EXERCISE DETAILS – Carry on the reflection on Moses and intercessory prayer below, starting after its last sentence.

TEXT TO READ –
▬▬▬▬▬▬▬▬▬▬

This past week was a time of reconnecting with lots and lots of friends I hadn’t seen in a while.
Of course, the main reason for my being away all week was for our annual Priest Convocation, when all the priests of the Diocese of Richmond gather for a chance for some good solid fraternity and formation together as a presbyterate. This year, we met down in Virginia Beach, and it was great as always… I got to reconnect with so many of my priest friends who serve on the other side of our geographically HUGE diocese.
But then on my way back home from priest convocation, I also made a couple of other pitstops.
First I stopped by Our Lady of Mount Carmel in Newport News, which is where I spent my pastoral year as a seminarian — and I had the chance to say hello to a handful of old friends who still work at the parish and the school there.
Then I drove a little further along 64 and stopped by Williamsburg where I checked in with a bunch of families I had become really close with during my 2 years at St Bede.
And as all of these visits were happening, I began to feel sort of overwhelmed by just how much support the Lord has provided me with over the years…
So many good people.
So many friends.
So many holy intercessors.
So many folks, without whose help, I know I would long ago given up.
So that’s what I inevitably began to think and reflect on when I came to our first reading this Sunday… this incredible story from the Book of Exodus.
Moses stood atop a hill, overlooking the valley where Joshua was leading the Israelite armies against Amalek and his warriors. As long as Moses kept his hands raised up in intercession, Israel had the better of the fight. But whenever he got tired and allowed his hands to droop down, Amalek and his army started to win.
So, two men — Aaron and Hur — came to Moses’ help. They propped up a rock for him to sit on, and then they stood together with him atop the hill: One on one side, and one on the other. And they physically supported his arms so that he could keep them raised until the battle was finally won.
This is of course a classic image of the power and necessity of constant intercessory prayer — We believe and are convinced that our prayers are efficacious. We believe that our prayer moves mountains. That the battle is ultimately won not by worldly power or influence, but rather by praising God and turning to Him with all our hearts in trustful surrender.

▬▬▬▬▬▬▬▬▬▬

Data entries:
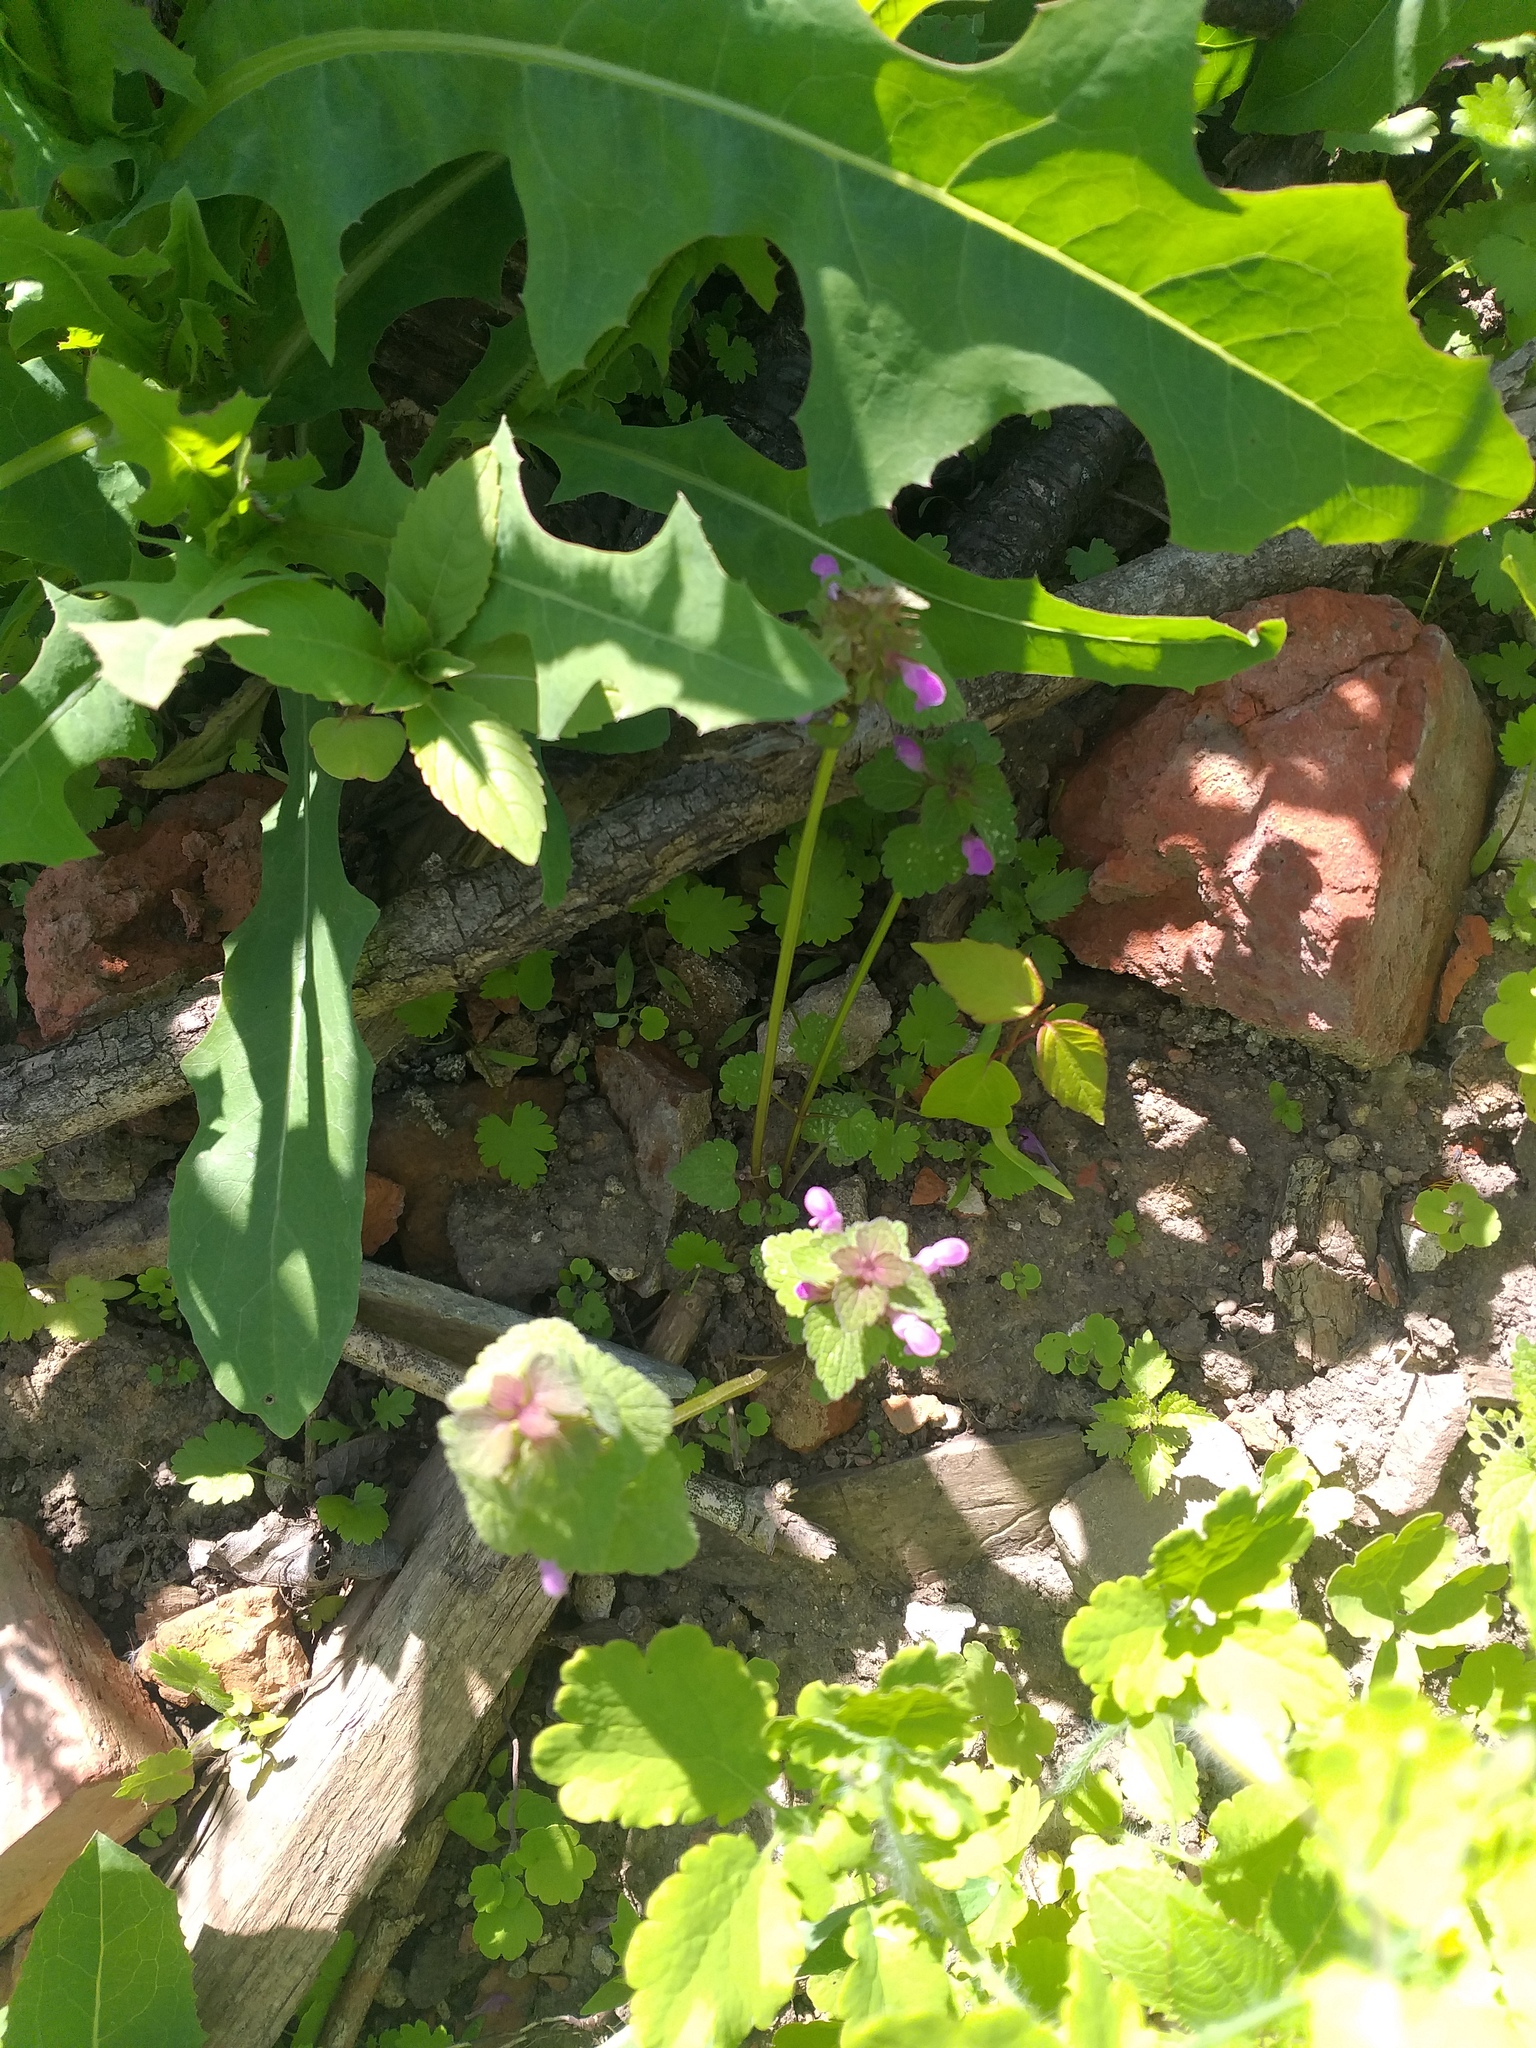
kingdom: Plantae
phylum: Tracheophyta
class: Magnoliopsida
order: Lamiales
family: Lamiaceae
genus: Lamium
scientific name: Lamium purpureum
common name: Red dead-nettle
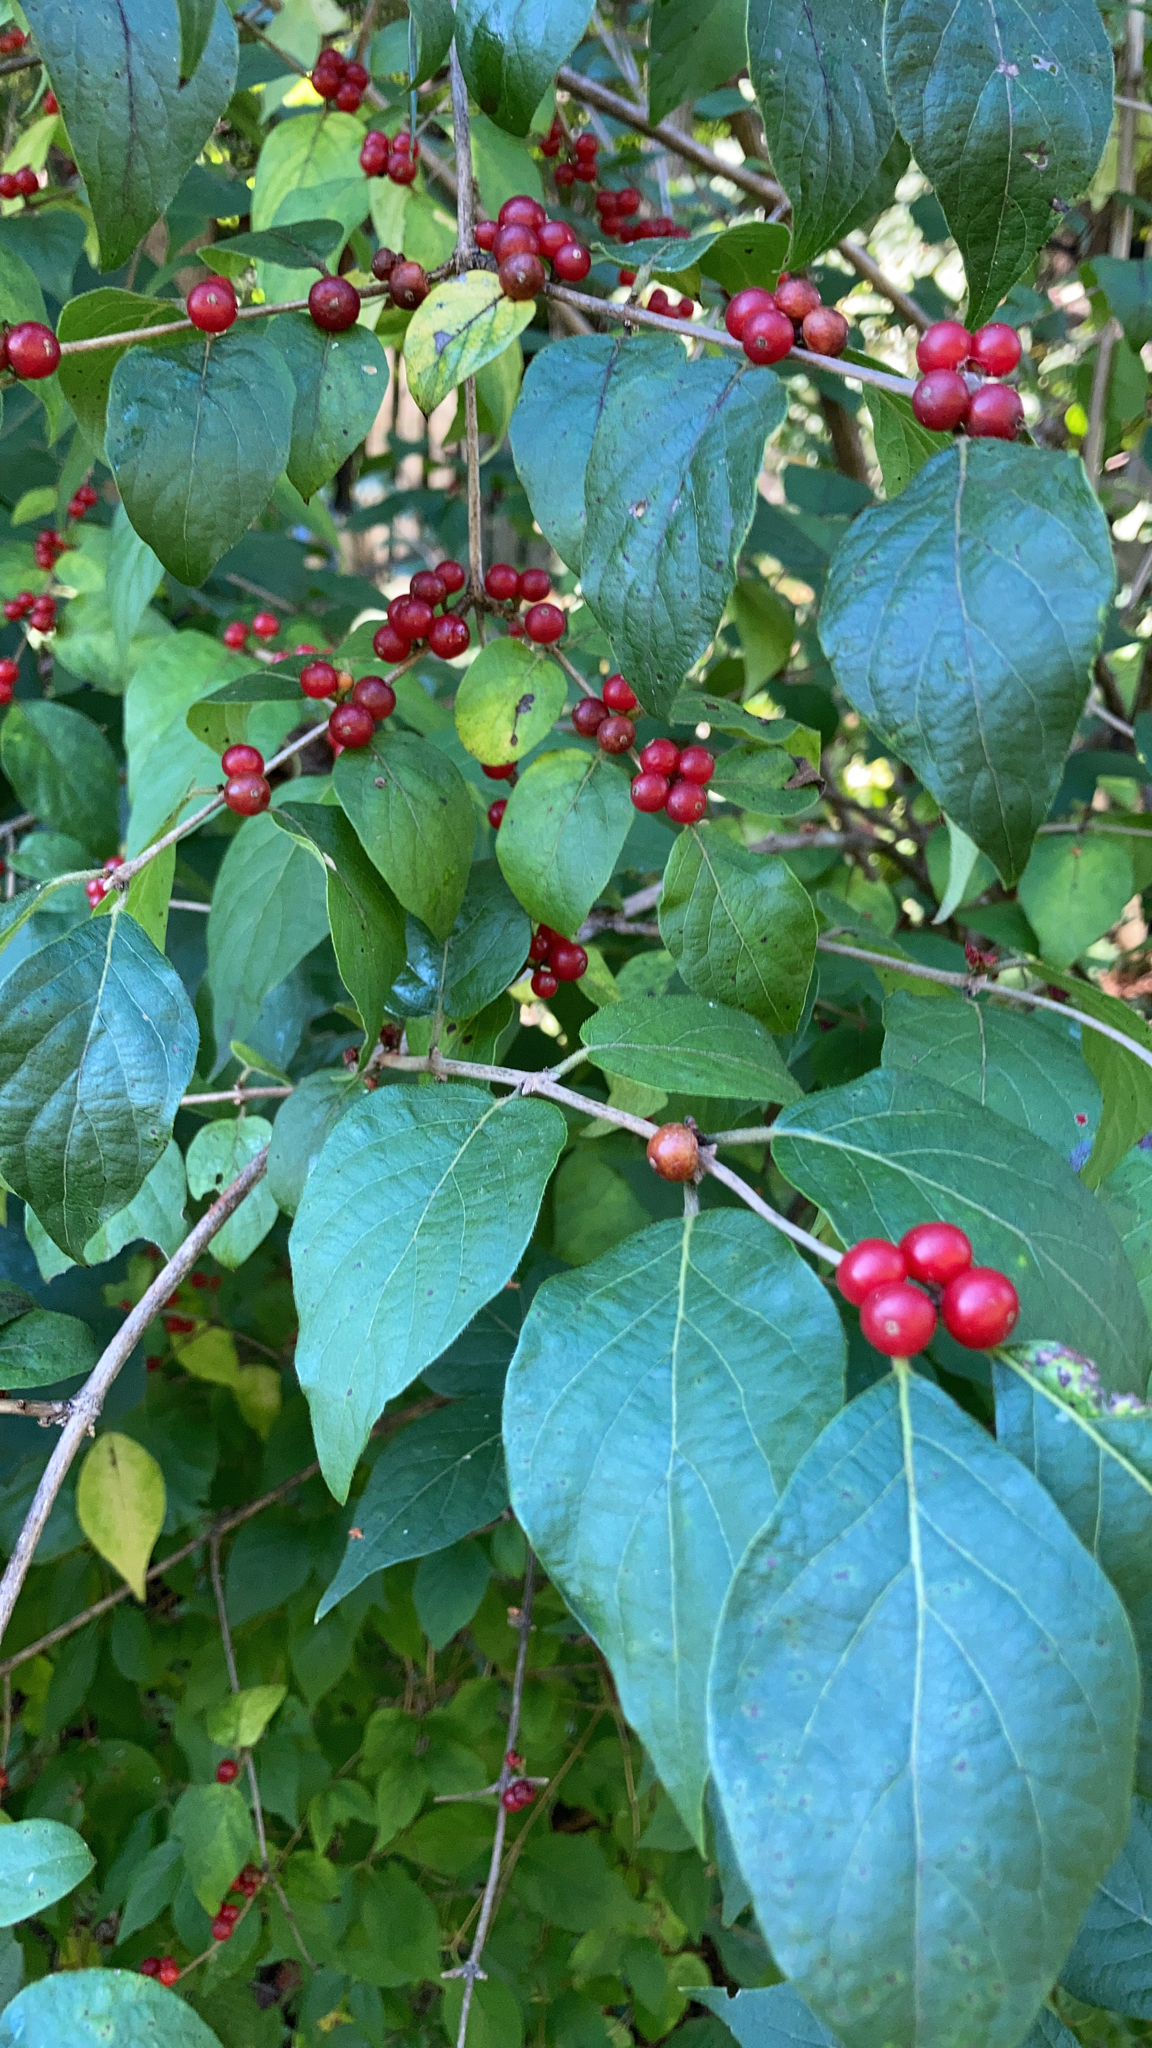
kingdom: Plantae
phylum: Tracheophyta
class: Magnoliopsida
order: Dipsacales
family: Caprifoliaceae
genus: Lonicera
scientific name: Lonicera maackii
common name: Amur honeysuckle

▬▬▬▬▬▬▬▬▬▬

TASK RESULT –
Just think of all the cloistered communities, all the religious sisters, and all those little grandmas with their rosaries who are at this precise moment literally holding us up by their invisible prayers…!
So yes, this story of Moses is clearly a good reminder that (as Jesus teaches us in our Gospel today): We must pray always without becoming weary!
But, I also want to propose that this story of Moses being supported by Aaron and Hur side by side atop the hill — is also a fantastic image for Christian friendship.
In his book “The Four Loves,” CS lewis points out that friends are always to be pictured “side by side” — not “face to face” — because, as he says, they are looking, not at each other, but at the same truth together… they care deeply about the same thing together — they pursue the same goal, the same activity, the same interest together.
Now this could be as simple and ordinary as sharing a love for the same video game, or the same sports team, or the same hobby… But it could also be as deep and profound as sharing the same faith, the same spirituality, the same passion for seeking God’s will.
And that’s just what we see on display in Moses, Aaron, and Hur — they are facing this great battle together, side by side. They are united by a common aim and goal. They are doing what good, virtuous friends do:
They make sure that Moses keeps on going. They keep him on mission. They remind him of his identity and urge him onward. They don’t make excuses for him. They hold him accountable. They don’t give him permission to give up or despair when he starts to feel worn out and exhausted…
At the end of the day, we all need friends like THAT if we’re going to stay faithful to the Lord.
In the book of Sirach, the Bible says that “faithful friends are a sturdy shelter; whoever finds one finds a treasure.”
St Thomas Aquinas once wrote that “there is nothing on this earth more to be prized than true friendship.”
St. Alered of Rievaulx goes so far as to say that: “Without friends there is absolutely no pleasure in life.”
We each need to cultivate good holy Christian friendships — We need solid, virtuous, Catholic friends in our life, who will hold us accountable when we want to give up. Because the fact of the mater is:
We will want to.
You will reach a point when you are tempted to give up on your faith.
To stop going to church.
To give up on your marriage.
To give up on your calling in life.
So… we absolutely need to surround ourselves with the kind of people who know us… who we can really share our hearts with. Who are on fire for the Lord and who can help keep us on fire as well.
Think of a bonfire — it only goes on burning if the logs stay stacked together. The minute you spread out the logs and isolate them… the fire goes out, and the embers begin to cool down.
This is true for our faith as well:
None of us can ever hope to become holy alone. We cannot become saints on our own. The canonized saints are very often canonized along with their BEST FRIENDS… people who walked with them, side by side, supporting each another, and pushing each other forward.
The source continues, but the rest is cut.